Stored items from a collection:

===

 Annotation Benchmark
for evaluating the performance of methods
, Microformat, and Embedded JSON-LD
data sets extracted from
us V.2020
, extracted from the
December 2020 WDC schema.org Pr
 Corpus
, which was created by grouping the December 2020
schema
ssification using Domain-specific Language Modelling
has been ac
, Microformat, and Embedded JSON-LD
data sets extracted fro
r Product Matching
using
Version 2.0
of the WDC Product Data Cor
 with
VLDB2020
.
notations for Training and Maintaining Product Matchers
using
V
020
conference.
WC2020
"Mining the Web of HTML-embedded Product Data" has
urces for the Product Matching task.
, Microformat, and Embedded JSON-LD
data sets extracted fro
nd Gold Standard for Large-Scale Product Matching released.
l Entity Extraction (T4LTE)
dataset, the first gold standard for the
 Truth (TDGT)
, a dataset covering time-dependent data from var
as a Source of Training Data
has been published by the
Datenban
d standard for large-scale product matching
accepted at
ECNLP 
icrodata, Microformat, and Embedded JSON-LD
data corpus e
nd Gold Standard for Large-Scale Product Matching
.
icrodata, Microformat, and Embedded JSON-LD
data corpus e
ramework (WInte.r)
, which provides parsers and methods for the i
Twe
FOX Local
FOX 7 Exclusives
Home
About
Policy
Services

===

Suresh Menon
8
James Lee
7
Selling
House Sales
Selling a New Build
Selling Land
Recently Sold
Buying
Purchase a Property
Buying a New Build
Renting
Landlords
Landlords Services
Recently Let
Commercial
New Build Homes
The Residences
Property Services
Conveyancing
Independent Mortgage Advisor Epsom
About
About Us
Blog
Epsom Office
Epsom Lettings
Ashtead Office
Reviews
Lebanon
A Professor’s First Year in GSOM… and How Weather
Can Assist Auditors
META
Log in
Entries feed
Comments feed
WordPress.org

===

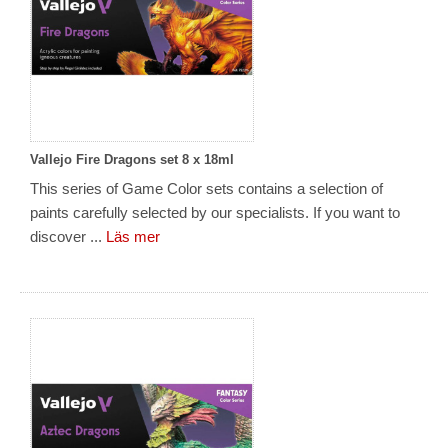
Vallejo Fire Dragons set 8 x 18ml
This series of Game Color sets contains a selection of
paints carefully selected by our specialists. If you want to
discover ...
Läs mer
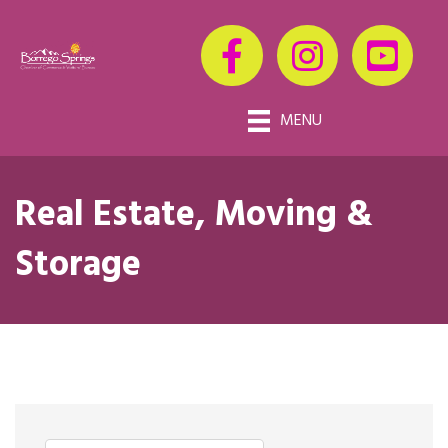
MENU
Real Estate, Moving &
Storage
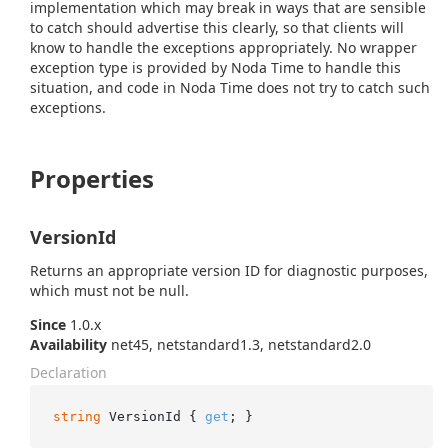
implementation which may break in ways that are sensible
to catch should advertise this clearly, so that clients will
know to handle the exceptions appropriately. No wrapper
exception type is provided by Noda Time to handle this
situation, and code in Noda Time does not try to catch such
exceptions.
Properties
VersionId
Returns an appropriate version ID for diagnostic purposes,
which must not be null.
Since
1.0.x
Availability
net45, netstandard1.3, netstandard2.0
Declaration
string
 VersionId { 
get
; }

===

Task goal ::
For every line in the data above that holds "Selling", return the line itself.

Expected output ::
Selling
Selling a New Build
Selling Land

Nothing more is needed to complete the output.